66 The plaintiff’s psychiatrist, Associate Professor Wong, who has seen the plaintiff regularly since April 2013, notes that the plaintiff is socially withdrawn and isolated and, notwithstanding both psychological and psychiatric treatment, he has shown limited progress. Associate Professor Wong is of the opinion that the plaintiff is unfit psychiatrically to return to his pre-injury level of work capacity or any alternative employment compatible with his education, training and experience and will remain so in the foreseeable future. This is a very similar opinion to that expressed by Associate Professor Wong two years earlier in his report dated 17 September 2013.

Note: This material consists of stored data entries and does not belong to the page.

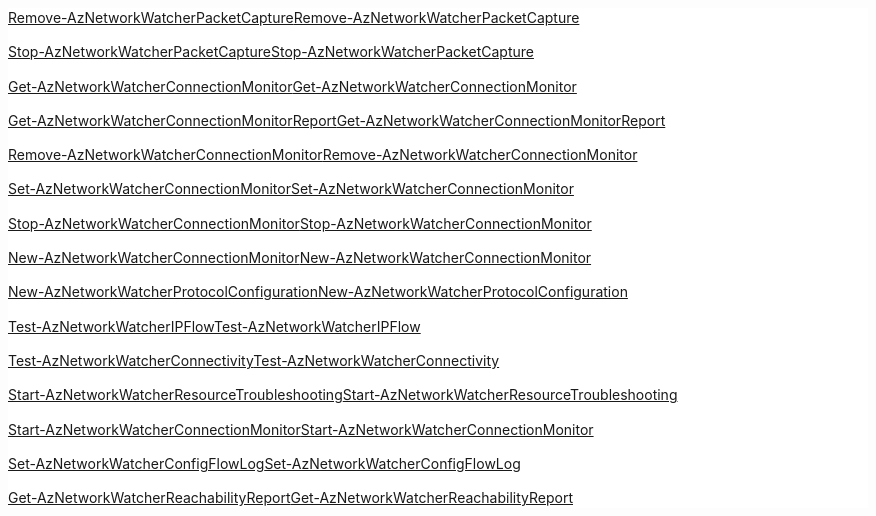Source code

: [<span data-ttu-id="1ec45-166">Remove-AzNetworkWatcherPacketCapture</span><span class="sxs-lookup"><span data-stu-id="1ec45-166">Remove-AzNetworkWatcherPacketCapture</span></span>](./Remove-AzNetworkWatcherPacketCapture.md)

[<span data-ttu-id="1ec45-167">Stop-AzNetworkWatcherPacketCapture</span><span class="sxs-lookup"><span data-stu-id="1ec45-167">Stop-AzNetworkWatcherPacketCapture</span></span>](./Stop-AzNetworkWatcherPacketCapture.md)

[<span data-ttu-id="1ec45-168">Get-AzNetworkWatcherConnectionMonitor</span><span class="sxs-lookup"><span data-stu-id="1ec45-168">Get-AzNetworkWatcherConnectionMonitor</span></span>](./Get-AzNetworkWatcherConnectionMonitor.md)

[<span data-ttu-id="1ec45-169">Get-AzNetworkWatcherConnectionMonitorReport</span><span class="sxs-lookup"><span data-stu-id="1ec45-169">Get-AzNetworkWatcherConnectionMonitorReport</span></span>](./Get-AzNetworkWatcherConnectionMonitorReport.md)

[<span data-ttu-id="1ec45-170">Remove-AzNetworkWatcherConnectionMonitor</span><span class="sxs-lookup"><span data-stu-id="1ec45-170">Remove-AzNetworkWatcherConnectionMonitor</span></span>](./Remove-AzNetworkWatcherConnectionMonitor.md)

[<span data-ttu-id="1ec45-171">Set-AzNetworkWatcherConnectionMonitor</span><span class="sxs-lookup"><span data-stu-id="1ec45-171">Set-AzNetworkWatcherConnectionMonitor</span></span>](./Set-AzNetworkWatcherConnectionMonitor.md)

[<span data-ttu-id="1ec45-172">Stop-AzNetworkWatcherConnectionMonitor</span><span class="sxs-lookup"><span data-stu-id="1ec45-172">Stop-AzNetworkWatcherConnectionMonitor</span></span>](./Stop-AzNetworkWatcherConnectionMonitor.md)

[<span data-ttu-id="1ec45-173">New-AzNetworkWatcherConnectionMonitor</span><span class="sxs-lookup"><span data-stu-id="1ec45-173">New-AzNetworkWatcherConnectionMonitor</span></span>](./New-AzNetworkWatcherConnectionMonitor.md)

[<span data-ttu-id="1ec45-174">New-AzNetworkWatcherProtocolConfiguration</span><span class="sxs-lookup"><span data-stu-id="1ec45-174">New-AzNetworkWatcherProtocolConfiguration</span></span>](./New-AzNetworkWatcherProtocolConfiguration.md)

[<span data-ttu-id="1ec45-175">Test-AzNetworkWatcherIPFlow</span><span class="sxs-lookup"><span data-stu-id="1ec45-175">Test-AzNetworkWatcherIPFlow</span></span>](./Test-AzNetworkWatcherIPFlow.md)

[<span data-ttu-id="1ec45-176">Test-AzNetworkWatcherConnectivity</span><span class="sxs-lookup"><span data-stu-id="1ec45-176">Test-AzNetworkWatcherConnectivity</span></span>](./Test-AzNetworkWatcherConnectivity.md)

[<span data-ttu-id="1ec45-177">Start-AzNetworkWatcherResourceTroubleshooting</span><span class="sxs-lookup"><span data-stu-id="1ec45-177">Start-AzNetworkWatcherResourceTroubleshooting</span></span>](./Start-AzNetworkWatcherResourceTroubleshooting.md)

[<span data-ttu-id="1ec45-178">Start-AzNetworkWatcherConnectionMonitor</span><span class="sxs-lookup"><span data-stu-id="1ec45-178">Start-AzNetworkWatcherConnectionMonitor</span></span>](./Start-AzNetworkWatcherConnectionMonitor.md)

[<span data-ttu-id="1ec45-179">Set-AzNetworkWatcherConfigFlowLog</span><span class="sxs-lookup"><span data-stu-id="1ec45-179">Set-AzNetworkWatcherConfigFlowLog</span></span>](./Set-AzNetworkWatcherConfigFlowLog.md)

[<span data-ttu-id="1ec45-180">Get-AzNetworkWatcherReachabilityReport</span><span class="sxs-lookup"><span data-stu-id="1ec45-180">Get-AzNetworkWatcherReachabilityReport</span></span>](./Get-AzNetworkWatcherReachabilityReport.md)
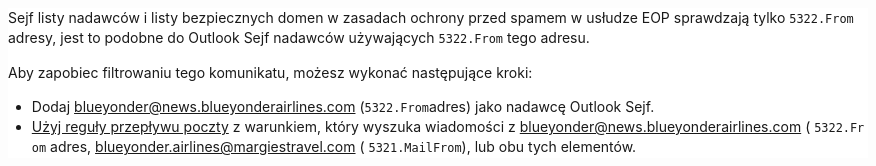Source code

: Sejf listy nadawców i listy bezpiecznych domen w zasadach ochrony przed spamem w usłudze EOP sprawdzają tylko `5322.From` adresy, jest to podobne do Outlook Sejf nadawców używających `5322.From` tego adresu.

Aby zapobiec filtrowaniu tego komunikatu, możesz wykonać następujące kroki:

- Dodaj blueyonder@news.blueyonderairlines.com (`5322.From`adres) jako nadawcę Outlook Sejf.
- [Użyj reguły przepływu poczty](#recommended-use-mail-flow-rules) z warunkiem, który wyszuka wiadomości z blueyonder@news.blueyonderairlines.com ( `5322.From` adres, blueyonder.airlines@margiestravel.com ( `5321.MailFrom`), lub obu tych elementów.
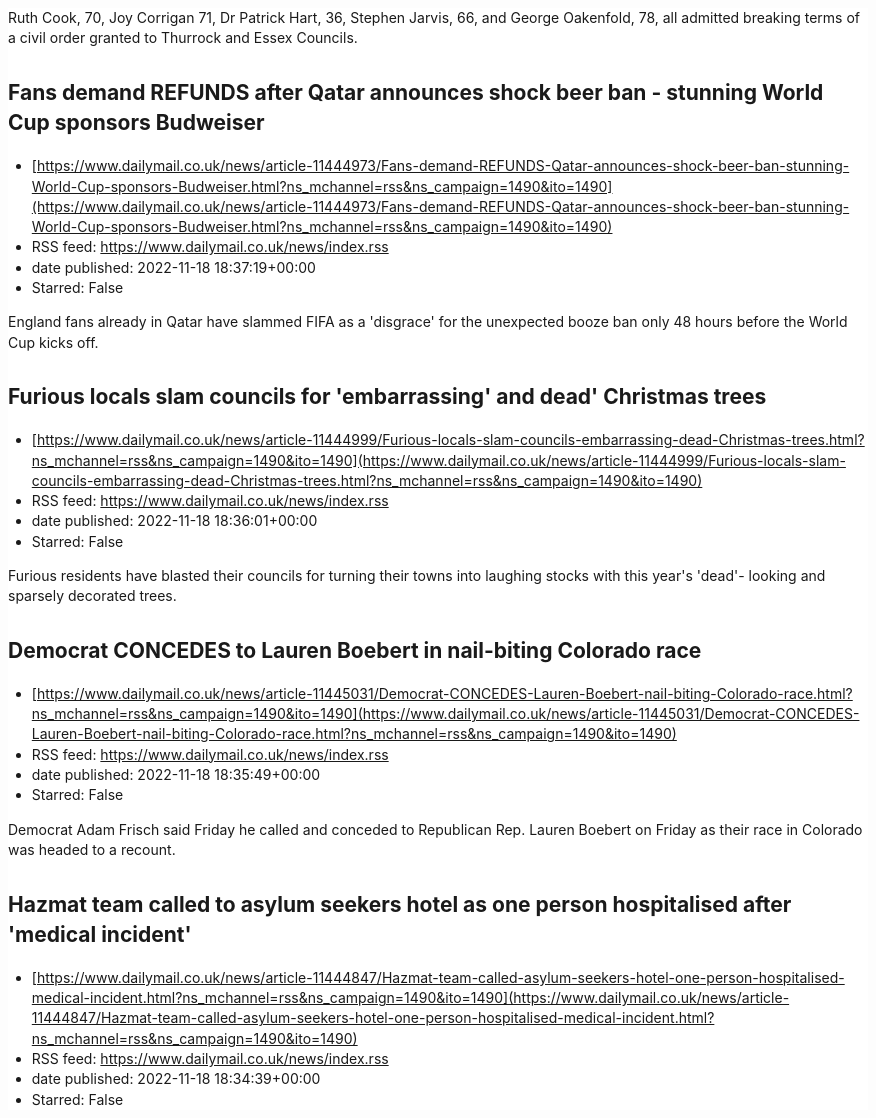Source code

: Ruth Cook, 70, Joy Corrigan 71, Dr Patrick Hart, 36, Stephen Jarvis, 66, and George Oakenfold, 78, all admitted breaking terms of a civil order granted to Thurrock and Essex Councils.

## Fans demand REFUNDS after Qatar announces shock beer ban - stunning World Cup sponsors Budweiser
 - [https://www.dailymail.co.uk/news/article-11444973/Fans-demand-REFUNDS-Qatar-announces-shock-beer-ban-stunning-World-Cup-sponsors-Budweiser.html?ns_mchannel=rss&ns_campaign=1490&ito=1490](https://www.dailymail.co.uk/news/article-11444973/Fans-demand-REFUNDS-Qatar-announces-shock-beer-ban-stunning-World-Cup-sponsors-Budweiser.html?ns_mchannel=rss&ns_campaign=1490&ito=1490)
 - RSS feed: https://www.dailymail.co.uk/news/index.rss
 - date published: 2022-11-18 18:37:19+00:00
 - Starred: False

England fans already in Qatar have slammed FIFA as a 'disgrace' for the unexpected booze ban only 48 hours before the World Cup kicks off.

## Furious locals slam councils for 'embarrassing' and dead' Christmas trees
 - [https://www.dailymail.co.uk/news/article-11444999/Furious-locals-slam-councils-embarrassing-dead-Christmas-trees.html?ns_mchannel=rss&ns_campaign=1490&ito=1490](https://www.dailymail.co.uk/news/article-11444999/Furious-locals-slam-councils-embarrassing-dead-Christmas-trees.html?ns_mchannel=rss&ns_campaign=1490&ito=1490)
 - RSS feed: https://www.dailymail.co.uk/news/index.rss
 - date published: 2022-11-18 18:36:01+00:00
 - Starred: False

Furious residents have blasted their councils for turning their towns into laughing stocks with this year's  'dead'- looking and sparsely decorated trees.

## Democrat CONCEDES to Lauren Boebert in nail-biting Colorado race
 - [https://www.dailymail.co.uk/news/article-11445031/Democrat-CONCEDES-Lauren-Boebert-nail-biting-Colorado-race.html?ns_mchannel=rss&ns_campaign=1490&ito=1490](https://www.dailymail.co.uk/news/article-11445031/Democrat-CONCEDES-Lauren-Boebert-nail-biting-Colorado-race.html?ns_mchannel=rss&ns_campaign=1490&ito=1490)
 - RSS feed: https://www.dailymail.co.uk/news/index.rss
 - date published: 2022-11-18 18:35:49+00:00
 - Starred: False

Democrat Adam Frisch said Friday he called and conceded to Republican Rep. Lauren Boebert on Friday as their race in Colorado was headed to a recount.

## Hazmat team called to asylum seekers hotel as one person hospitalised after 'medical incident'
 - [https://www.dailymail.co.uk/news/article-11444847/Hazmat-team-called-asylum-seekers-hotel-one-person-hospitalised-medical-incident.html?ns_mchannel=rss&ns_campaign=1490&ito=1490](https://www.dailymail.co.uk/news/article-11444847/Hazmat-team-called-asylum-seekers-hotel-one-person-hospitalised-medical-incident.html?ns_mchannel=rss&ns_campaign=1490&ito=1490)
 - RSS feed: https://www.dailymail.co.uk/news/index.rss
 - date published: 2022-11-18 18:34:39+00:00
 - Starred: False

67 A medico‑legal assessment from Dr Epstein, psychiatrist, embodied in a report dated 22 June 2015, notes that the plaintiff appears to have developed a Major Depressive Disorder of moderate severity, with possible psychotic symptoms, alcohol abuse that has improved but is still present, and that there have been major changes in the plaintiff’s behaviour in that he reports being rarely happy and feels flat 85 per cent of the time and his self-esteem and self-confidence has dropped. He feels bored, restless, frustrated, lonely, isolated, irritable, exhausted, agitated, unmotivated and has problems with memory and concentration and is less sociable. Dr Epstein noted that about two days per week the plaintiff became so depressed that he stays in his room and feels hopeless, helpless, useless and worthless and is sometimes tearful.[54] This history accords with the plaintiff’s own evidence that there are days when “I just sit down or can’t leave my bedroom. I just don’t want to know anything or anyone. I cry myself to sleep sometimes, because I'm just in pain.”[55] Dr Epstein concludes that the plaintiff’s psychiatric state alone would prevent him returning to work in any capacity and his prognosis for improvement is poor.[56] It is noteworthy that the defendant’s medico‑legal psychiatric opinion from Dr Ratnayake has no history of this degree of dysfunction by the plaintiff and I have already referred to my other misgivings concerning Dr Ratnayake’s opinion.
[54]PCB 70
[55]T 28
[56]PCB 73
68 I accept the opinion of Dr Ng, Associate Professor Wong and Dr Epstein that from the point of view of his psychiatric state alone the plaintiff has no capacity for suitable employment currently and that that situation is permanent, that is, likely to remain so into the foreseeable future. I consider that the plaintiff’s mental state makes it unlikely that he could participate with success in any rehabilitation or retraining which will increase his work capacity. Apart from his low mood, he has difficulty trusting other people and communicating with them, as well as suffering significant fatigue and anxiety and lack of concentration. On all of the evidence before the Court, I find that the plaintiff has satisfied the loss of earning capacity test pursuant to s134AB(b) and (g) of the Act in relation to his severe mental or behavioural disturbance.
69 Accordingly, the plaintiff is granted leave to bring common law proceedings to recover damages for both pain and suffering and loss of earning capacity in relation to the physical injury to his right shoulder as well as the psychiatric/psychological injury the subject of this application.